Ma la lettura di questo libro non è soltanto un riposo degli occhi e della mente, è un appello alla tensione, al combattimento, alla veglia, alla riflessione. Non è lettura per animi deboli o per caratteri desiderosi di quiete. Non c’è un appagamento in Dio, finalmente porto di quiete e tramonto delle impervie scalate di gioventù. Sia pure dopo trent’anni di lavoro sul testo, Ceronetti non conclude per il raggiungimento di uno scopo, ma colloca bene in vista il cartello: “lavori in corso”. Lavori sulla lingua.

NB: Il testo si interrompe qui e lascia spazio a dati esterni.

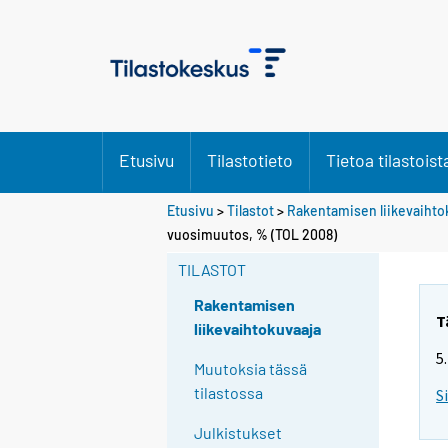
Etusivu
Tilastotieto
Tietoa tilastoist
Etusivu
>
Tilastot
>
Rakentamisen liikevaihto
vuosimuutos, % (TOL 2008)
TILASTOT
Rakentamisen
T
liikevaihtokuvaaja
5
Muutoksia tässä
tilastossa
S
Julkistukset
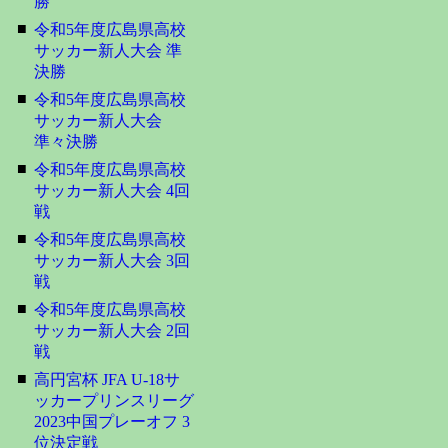
勝
■
令和5年度広島県高校
サッカー新人大会 準
決勝
■
令和5年度広島県高校
サッカー新人大会
準々決勝
■
令和5年度広島県高校
サッカー新人大会 4回
戦
■
令和5年度広島県高校
サッカー新人大会 3回
戦
■
令和5年度広島県高校
サッカー新人大会 2回
戦
■
高円宮杯 JFA U-18サ
ッカープリンスリーグ
2023中国プレーオフ 3
位決定戦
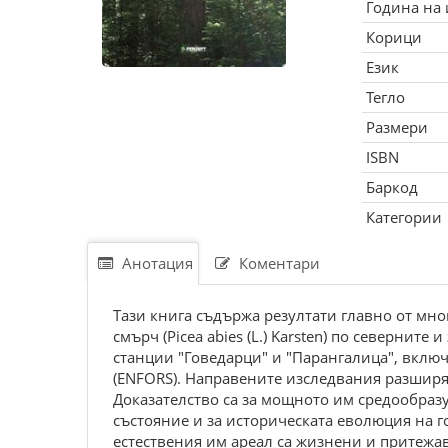
Година на
Корици
Език
Тегло
Размери
ISBN
Баркод
Категории
Анотация
Коментари
Тази книга съдържа резултати главно от мн
смърч (Picea abies (L.) Karsten) по северни
станции "Говедарци" и "Парангалица", вклю
(ENFORS). Направените изследвания разширяв
Доказателство са за мощното им средообра
състояние и за историческата еволюция на го
естествения им ареал са жизнени и притежа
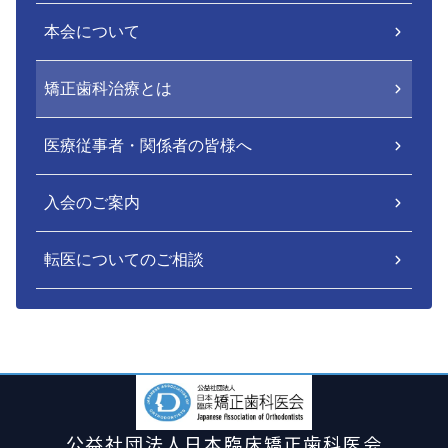
本会について
矯正歯科治療とは
医療従事者・関係者の皆様へ
入会のご案内
転医についてのご相談
公益社団法人日本臨床矯正歯科医会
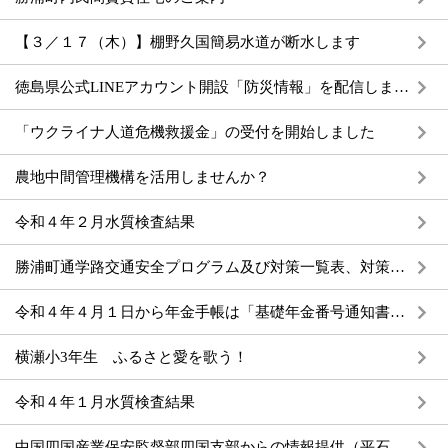
【３／１７（木）】棚野久国簡易水道が断水します
徳島県公式LINEアカウント開設「防災情報」を配信します。
「ウクライナ人道危機救援金」の受付を開始しました
農地中間管理機構を活用しませんか？
令和４年２月水質検査結果
勝浦町通学路交通安全プログラム及び対策一覧表、対策箇所図について
令和４年４月１日から年金手帳は「基礎年金番号通知書」に変わります
横瀬小3年生 ふるさと愛を歌う！
令和４年１月水質検査結果
中国四国産業保安監督部四国支部からの情報提供（平石山鉱山事業・検査内容）について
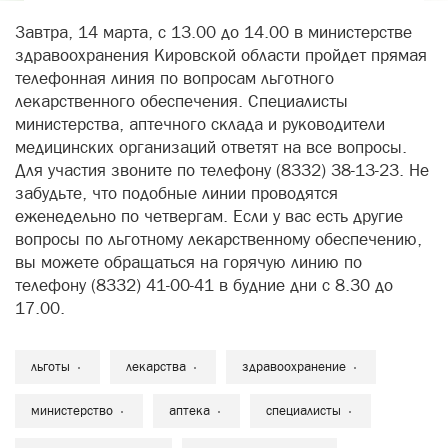
Завтра, 14 марта, с 13.00 до 14.00 в министерстве
здравоохранения Кировской области пройдет прямая
телефонная линия по вопросам льготного
лекарственного обеспечения. Специалисты
министерства, аптечного склада и руководители
медицинских организаций ответят на все вопросы.
Для участия звоните по телефону (8332) 38-13-23. Не
забудьте, что подобные линии проводятся
еженедельно по четвергам. Если у вас есть другие
вопросы по льготному лекарственному обеспечению,
вы можете обращаться на горячую линию по
телефону (8332) 41-00-41 в будние дни с 8.30 до
17.00.
льготы
лекарства
здравоохранение
министерство
аптека
специалисты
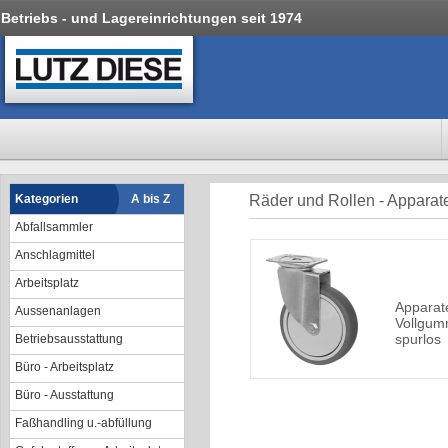
Betriebs - und Lagereinrichtungen seit 1974
Kategorien
A bis Z
Räder und Rollen - Apparate
Abfallsammler
Anschlagmittel
Arbeitsplatz
Apparate
Aussenanlagen
Vollgum
spurlos
Betriebsausstattung
Büro - Arbeitsplatz
Büro - Ausstattung
Faßhandling u.-abfüllung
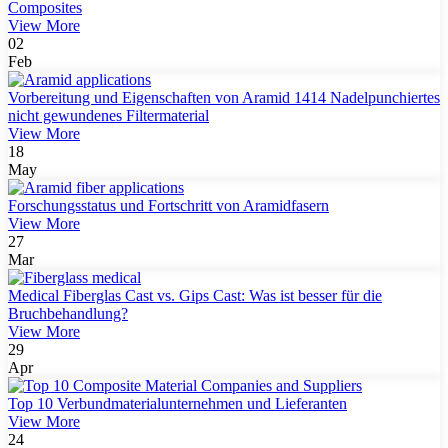
Composites
View More
02
Feb
Vorbereitung und Eigenschaften von Aramid 1414 Nadelpunchiertes
nicht gewundenes Filtermaterial
View More
18
May
Forschungsstatus und Fortschritt von Aramidfasern
View More
27
Mar
Medical Fiberglas Cast vs. Gips Cast: Was ist besser für die
Bruchbehandlung?
View More
29
Apr
Top 10 Verbundmaterialunternehmen und Lieferanten
View More
24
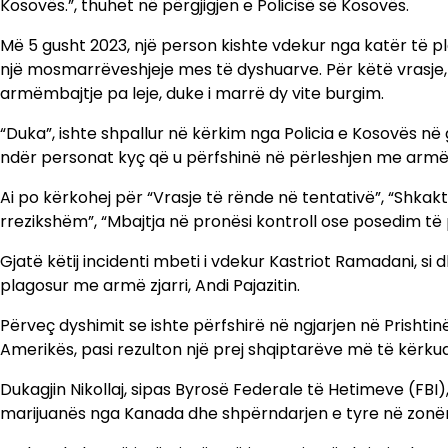
Kosovës.”, thuhet në përgjigjen e Policisë së Kosovës.
Më 5 gusht 2023, një person kishte vdekur nga katër të pl
një mosmarrëveshjeje mes të dyshuarve. Për këtë vrasje, An
armëmbajtje pa leje, duke i marrë dy vite burgim.
“Duka”, ishte shpallur në kërkim nga Policia e Kosovës në 
ndër personat kyç që u përfshinë në përleshjen me armë n
Ai po kërkohej për “Vrasje të rënde në tentativë”, “Shkakt
rrezikshëm”, “Mbajtja në pronësi kontroll ose posedim të
Gjatë këtij incidenti mbeti i vdekur Kastriot Ramadani, s
plagosur me armë zjarri, Andi Pajazitin.
Përveç dyshimit se ishte përfshirë në ngjarjen në Prishti
Amerikës, pasi rezulton një prej shqiptarëve më të kërkua
Dukagjin Nikollaj, sipas Byrosë Federale të Hetimeve (FBI)
marijuanës nga Kanada dhe shpërndarjen e tyre në zonë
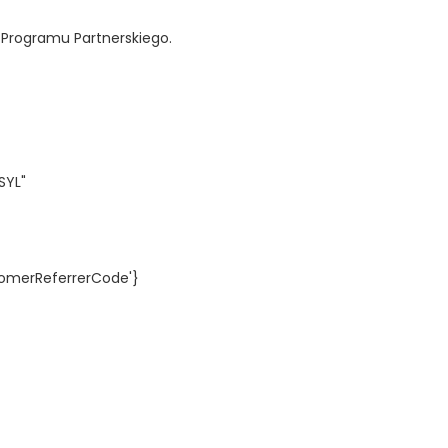
m Programu Partnerskiego.
SYL"
omerReferrerCode'}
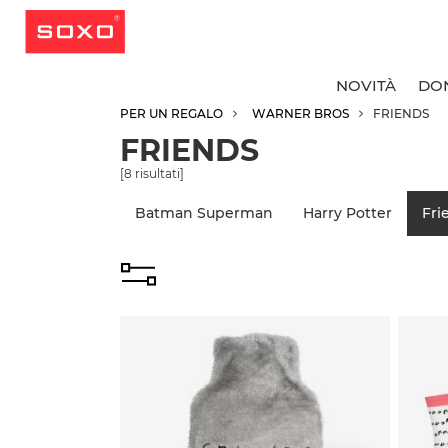
NOVITÀ
DO
PER UN REGALO
WARNER BROS
FRIENDS
FRIENDS
T
T
T
T
[
8
risultati]
C
C
C
R
Batman Superman
Harry Potter
Fri
C
C
C
C
C
C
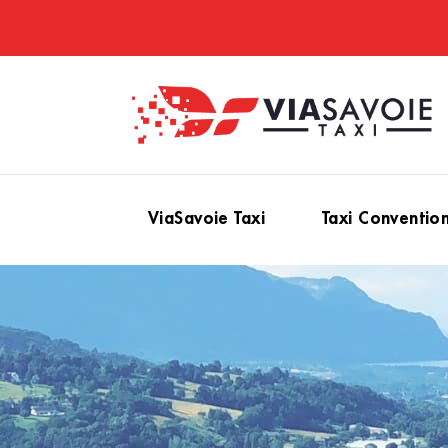
ViaSavoie Taxi
Taxi Conventio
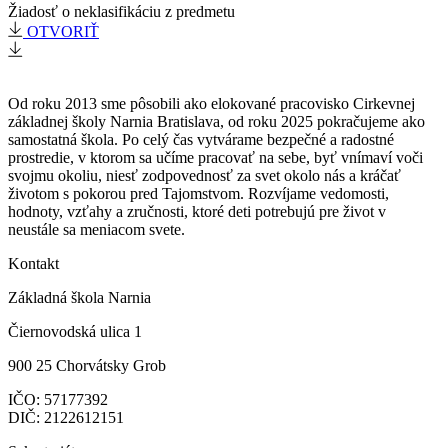
Žiadosť o neklasifikáciu z predmetu
OTVORIŤ
Od roku 2013 sme pôsobili ako elokované pracovisko Cirkevnej
základnej školy Narnia Bratislava, od roku 2025 pokračujeme ako
samostatná škola. Po celý čas vytvárame bezpečné a radostné
prostredie, v ktorom sa učíme pracovať na sebe, byť vnímaví voči
svojmu okoliu, niesť zodpovednosť za svet okolo nás a kráčať
životom s pokorou pred Tajomstvom. Rozvíjame vedomosti,
hodnoty, vzťahy a zručnosti, ktoré deti potrebujú pre život v
neustále sa meniacom svete.
Kontakt
Základná škola Narnia
Čiernovodská ulica 1
900 25 Chorvátsky Grob
IČO:
57177392
DIČ: 2122612151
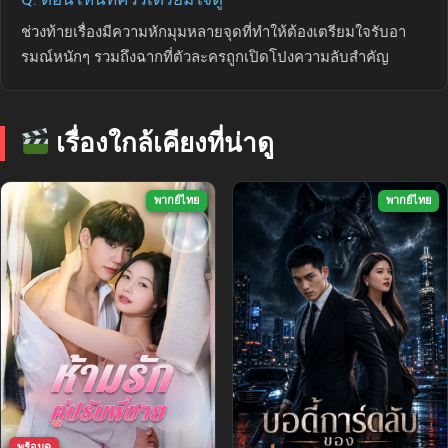
ช่วงท้ายเรื่องมีความหักมุมหลายจุดที่ทำให้ต้องเตรียมใจรับอา
รมณ์หนักๆ รวมถึงฉากที่ตัวละครถูกเปิดโปงความลับสำคัญ
เรื่องใกล้เคียงที่น่าดู
พากย์ไทย
พากย์ไทย
พร้อมดู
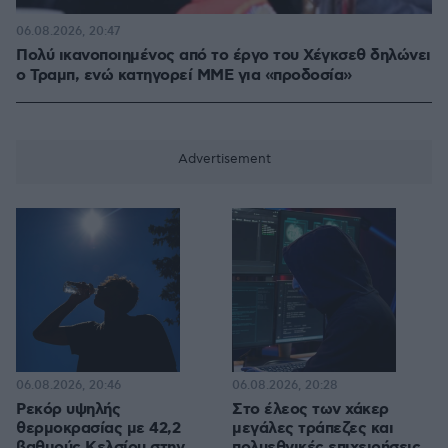
06.08.2026, 20:47
Πολύ ικανοποιημένος από το έργο του Χέγκσεθ δηλώνει
ο Τραμπ, ενώ κατηγορεί ΜΜΕ για «προδοσία»
06.08.2026, 20:46
06.08.2026, 20:28
Ρεκόρ υψηλής
Στο έλεος των χάκερ
θερμοκρασίας με 42,2
μεγάλες τράπεζες και
βαθμούς Κελσίου στην
πολυεθνικές επιχειρήσεις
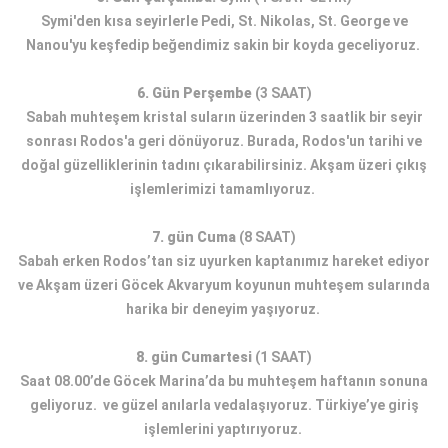
Symi'den kısa seyirlerle Pedi, St. Nikolas, St. George ve
Nanou'yu keşfedip beğendimiz sakin bir koyda geceliyoruz.
6. Gün Perşembe
(3 SAAT)
Sabah muhteşem kristal suların üzerinden 3 saatlik bir seyir
sonrası Rodos'a geri dönüyoruz. Burada, Rodos'un tarihi ve
doğal güzelliklerinin tadını çıkarabilirsiniz. Akşam üzeri çıkış
işlemlerimizi tamamlıyoruz.
7. gün Cuma
(8 SAAT)
Sabah erken Rodos’tan siz uyurken kaptanımız hareket ediyor
ve Akşam üzeri Göcek Akvaryum koyunun muhteşem sularında
harika bir deneyim yaşıyoruz.
8. gün Cumartesi
(1 SAAT)
Saat 08.00’de Göcek Marina’da bu muhteşem haftanın sonuna
geliyoruz. ve güzel anılarla vedalaşıyoruz. Türkiye’ye giriş
işlemlerini yaptırıyoruz.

Il linguaggio che utilizza oggi non presenta più il classico pericolo del passato, l’eventualità della serpe in seno. Il prodotto, anche se rissoso e brutto, non può rivoltarsi contro l’incubazione che lo ha determinato, in quanto non è più in grado di separare il suo proprio concetto da quello che lo determina, la stessa espressione, forse differentemente modulata, quasi sempre si identifica collaborando. Non c’è una collocazione da scaffali, anche se rimane un libro per pochi lettori, agguerriti. La fruizione garantita non fornisce più una base da cui partire per sviluppi autonomi, a loro volta garantiti parzialmente e per il resto rifiutati e contraddetti. Nessuna separazione del genere è più possibile. Nessuna garanzia è più possibile, specialmente con i tempi che corrono. Non si tratta qui soltanto del vecchio ruolo consolatorio, ma proprio della gestione in proprio da parte del lettore delle proprie letture oltre che dei propri pensieri e delle proprie esperienze, gestione che sostituisce qualsiasi ruolo pensato come separato. A suo modo razionalizzante, lo scritto del passato non ha più ragione di esistere in un mondo che ha fatto della ragione il proprio fulcro propulsivo. Ma sussiste, e con quale forza, l’antico apporto dissonante, nascosto fra le pieghe di un nuovo paludamento, come la sottile ironia di cui non si poteva aveva contezza in passato, con un più forte significato di rottura. La grande ragione dominante potrebbe recuperarlo pascendosene come ulteriore livello di sicurezza, potrà farlo? Non sappiamo. Dopo tutto a questa scommessa gioca anche il lettore, e le sue puntate sono sempre più alte e rischiose.